As despesas com juros, por sua vez, continuam crescendo e provocando grande impacto nas contas e na dívida pública. O esforço fiscal de R$ 7,571 bilhões em setembro não foi suficiente para cobrir as despesas com juros, de R$ 14,461 bilhões. Com isso, o setor público teve déficit nominal (receitas menos despesas, incluindo os gastos com juros) de R$ 6,891 bilhões em setembro, que já chega a R$ 33,647 bilhões (2,37% do PIB) no acumulado de 2005.
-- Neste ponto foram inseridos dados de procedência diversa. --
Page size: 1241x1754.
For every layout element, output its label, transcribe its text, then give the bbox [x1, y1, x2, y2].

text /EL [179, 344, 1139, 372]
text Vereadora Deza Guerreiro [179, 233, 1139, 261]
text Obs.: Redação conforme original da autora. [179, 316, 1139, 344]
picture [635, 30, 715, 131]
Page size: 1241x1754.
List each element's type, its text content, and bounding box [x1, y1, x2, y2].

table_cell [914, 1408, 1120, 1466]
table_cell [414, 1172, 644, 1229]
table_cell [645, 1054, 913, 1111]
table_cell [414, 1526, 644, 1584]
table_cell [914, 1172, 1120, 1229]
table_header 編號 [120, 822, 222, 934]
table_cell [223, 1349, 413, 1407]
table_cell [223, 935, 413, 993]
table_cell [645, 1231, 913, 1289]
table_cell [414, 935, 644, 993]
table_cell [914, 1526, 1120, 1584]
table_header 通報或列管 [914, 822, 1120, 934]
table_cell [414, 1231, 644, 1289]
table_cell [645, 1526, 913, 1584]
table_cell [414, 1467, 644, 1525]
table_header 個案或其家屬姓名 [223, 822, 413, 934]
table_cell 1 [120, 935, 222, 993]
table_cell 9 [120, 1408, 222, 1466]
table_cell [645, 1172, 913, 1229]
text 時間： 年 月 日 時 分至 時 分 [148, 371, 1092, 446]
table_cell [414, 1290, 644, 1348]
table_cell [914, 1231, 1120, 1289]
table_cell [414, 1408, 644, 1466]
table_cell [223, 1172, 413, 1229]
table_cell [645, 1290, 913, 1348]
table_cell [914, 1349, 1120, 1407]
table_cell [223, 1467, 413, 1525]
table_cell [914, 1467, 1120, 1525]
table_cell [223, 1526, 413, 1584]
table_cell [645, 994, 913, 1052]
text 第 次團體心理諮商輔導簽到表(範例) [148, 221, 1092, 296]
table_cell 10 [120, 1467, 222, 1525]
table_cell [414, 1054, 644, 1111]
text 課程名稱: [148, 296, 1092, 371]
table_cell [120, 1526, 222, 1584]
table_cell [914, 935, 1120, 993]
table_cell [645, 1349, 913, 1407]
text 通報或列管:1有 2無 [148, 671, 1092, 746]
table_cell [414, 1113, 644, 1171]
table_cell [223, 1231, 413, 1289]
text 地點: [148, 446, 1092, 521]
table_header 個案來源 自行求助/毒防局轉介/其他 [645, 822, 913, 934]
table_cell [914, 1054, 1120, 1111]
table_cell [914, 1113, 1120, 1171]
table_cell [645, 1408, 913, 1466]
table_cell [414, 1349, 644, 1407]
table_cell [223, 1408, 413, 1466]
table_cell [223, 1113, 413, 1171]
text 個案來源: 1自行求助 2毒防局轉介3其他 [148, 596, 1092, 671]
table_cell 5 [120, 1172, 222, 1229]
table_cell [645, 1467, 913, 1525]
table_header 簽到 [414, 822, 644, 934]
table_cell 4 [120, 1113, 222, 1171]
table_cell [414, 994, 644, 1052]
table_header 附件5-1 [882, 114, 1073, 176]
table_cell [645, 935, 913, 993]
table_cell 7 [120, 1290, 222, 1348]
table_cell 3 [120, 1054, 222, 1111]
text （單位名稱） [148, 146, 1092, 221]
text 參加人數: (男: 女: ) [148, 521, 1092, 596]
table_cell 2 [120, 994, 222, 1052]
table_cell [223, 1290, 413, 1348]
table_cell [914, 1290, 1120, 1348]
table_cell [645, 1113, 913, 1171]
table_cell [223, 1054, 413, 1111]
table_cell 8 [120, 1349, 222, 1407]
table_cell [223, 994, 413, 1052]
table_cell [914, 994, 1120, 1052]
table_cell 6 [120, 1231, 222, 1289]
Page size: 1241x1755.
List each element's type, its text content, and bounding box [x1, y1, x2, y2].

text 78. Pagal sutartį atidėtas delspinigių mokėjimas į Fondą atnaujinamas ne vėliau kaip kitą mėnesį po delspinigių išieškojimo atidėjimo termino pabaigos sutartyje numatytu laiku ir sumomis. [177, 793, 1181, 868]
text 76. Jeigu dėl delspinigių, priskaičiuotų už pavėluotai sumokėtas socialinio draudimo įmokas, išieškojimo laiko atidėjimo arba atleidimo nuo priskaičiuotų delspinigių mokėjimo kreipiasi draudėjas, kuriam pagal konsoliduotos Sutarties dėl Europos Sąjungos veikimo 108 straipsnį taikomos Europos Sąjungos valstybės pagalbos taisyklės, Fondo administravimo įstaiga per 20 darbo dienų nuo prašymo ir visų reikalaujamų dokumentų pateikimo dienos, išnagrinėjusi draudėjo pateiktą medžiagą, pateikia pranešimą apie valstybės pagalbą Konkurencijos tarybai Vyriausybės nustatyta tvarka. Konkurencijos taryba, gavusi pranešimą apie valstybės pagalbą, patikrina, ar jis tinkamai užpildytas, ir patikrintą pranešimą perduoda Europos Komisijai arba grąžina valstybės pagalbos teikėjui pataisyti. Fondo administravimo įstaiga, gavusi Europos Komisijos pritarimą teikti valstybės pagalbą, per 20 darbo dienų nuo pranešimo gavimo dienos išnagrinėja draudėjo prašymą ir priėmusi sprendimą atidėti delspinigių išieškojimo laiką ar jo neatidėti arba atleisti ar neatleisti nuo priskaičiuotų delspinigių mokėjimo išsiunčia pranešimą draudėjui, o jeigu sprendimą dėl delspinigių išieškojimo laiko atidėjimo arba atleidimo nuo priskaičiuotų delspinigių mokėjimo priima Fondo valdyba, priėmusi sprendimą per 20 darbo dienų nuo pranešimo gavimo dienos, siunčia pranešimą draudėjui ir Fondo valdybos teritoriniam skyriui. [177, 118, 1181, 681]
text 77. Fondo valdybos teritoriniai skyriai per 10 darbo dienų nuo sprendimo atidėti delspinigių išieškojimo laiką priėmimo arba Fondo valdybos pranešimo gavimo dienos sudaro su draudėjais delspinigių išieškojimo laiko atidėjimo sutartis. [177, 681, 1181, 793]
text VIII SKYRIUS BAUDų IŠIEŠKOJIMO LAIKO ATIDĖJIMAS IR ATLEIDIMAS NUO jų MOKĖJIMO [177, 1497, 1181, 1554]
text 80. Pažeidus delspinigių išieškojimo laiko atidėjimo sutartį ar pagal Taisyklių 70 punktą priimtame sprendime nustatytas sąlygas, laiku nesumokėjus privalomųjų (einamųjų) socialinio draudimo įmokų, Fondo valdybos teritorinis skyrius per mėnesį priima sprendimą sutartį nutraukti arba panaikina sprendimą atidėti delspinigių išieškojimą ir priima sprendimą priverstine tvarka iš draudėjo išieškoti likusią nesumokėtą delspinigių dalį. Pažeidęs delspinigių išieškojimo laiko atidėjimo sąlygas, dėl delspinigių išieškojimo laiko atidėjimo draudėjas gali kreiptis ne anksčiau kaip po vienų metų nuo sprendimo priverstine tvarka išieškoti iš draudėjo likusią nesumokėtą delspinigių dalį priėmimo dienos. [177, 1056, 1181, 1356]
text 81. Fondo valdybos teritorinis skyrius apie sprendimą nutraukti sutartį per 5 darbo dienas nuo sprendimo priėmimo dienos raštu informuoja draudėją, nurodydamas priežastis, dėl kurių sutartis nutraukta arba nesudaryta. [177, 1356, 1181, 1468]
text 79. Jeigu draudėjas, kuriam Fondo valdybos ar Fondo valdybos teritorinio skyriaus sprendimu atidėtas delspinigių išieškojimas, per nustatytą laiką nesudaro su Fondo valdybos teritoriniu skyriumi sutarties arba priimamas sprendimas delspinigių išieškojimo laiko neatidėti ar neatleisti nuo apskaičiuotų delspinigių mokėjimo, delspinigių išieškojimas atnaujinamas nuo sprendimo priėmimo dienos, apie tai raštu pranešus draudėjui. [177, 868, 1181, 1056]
No ano, os gastos com juros já chegam a R$ 120,149 bilhões, o equivalente a 8,47% do PIB. Em comparação com o mesmo período de 2004, essas despesas cresceram R$ 24,8 bilhões por causa da política monetária restritiva do BC, que elevou as taxas para conter a inflação. Entre janeiro e setembro de 2004, a taxa básica de juros média foi de 16,72% ao ano, enquanto no mesmo período de 2005 foi de 18,68%.


— O que separa a atual política monetária da política que muitos economistas consideram possível são esses R$ 25 bilhões a mais nas despesas com juros. Com esses recursos poderíamos fazer muitas coisas na área de infra-estrutura ou na redução da carga tributária — diz o diretor do Iedi.


Palocci nega conflito interno do governo sobre política fiscal


Em setembro, a maior contribuição para o superávit do setor público foi dada pelo governo central (Tesouro Nacional, Banco Central e INSS), com uma economia de R$ 2,930 bilhões, mas o esforço das estatais também merece destaque. Elas registraram superávit de R$ 2,903 bilhões, enquanto estados e municípios registraram superávit de R$ 1,737 bilhão.


Já a dívida líquida do setor público acumulada até setembro está em R$ 973 bilhões, equivalente a 51,4% do PIB. Houve uma queda em relação a agosto (51,8%), mas o chefe do Departamento Econômico do BC destacou que o impacto da elevação dos juros ainda não foi totalmente incorporado à dívida:


— A estimativa do BC é que chegaremos ao fim do ano com uma dívida equivalente a 51,5% do PIB.


O ministro da Fazenda, Antonio Palocci, negou ontem que haja no governo um conflito entre uma área mais desenvolvimentista, liderada pela ministra Dilma Rousseff, e outra mais centrada ao rigor monetário e fiscal. Segundo ele, a proposta do Planejamento para as metas fiscais de longo prazo é um desafio maior, que trouxe um novo debate ao governo. Perguntado sobre a existência de pressões por um afrouxamento do controle da inflação — Dilma disse não ver problema em se ter 15% de inflação desde que o governo pudesse investir mais — Palocci foi diplomático:


— O que há é uma conclusão de que o esforço das políticas monetária e fiscal para controlar a inflação deu resultado. É hora de consolidar essa conquista e andar para a frente, não questioná-la. Se não, você joga fora o esforço feito.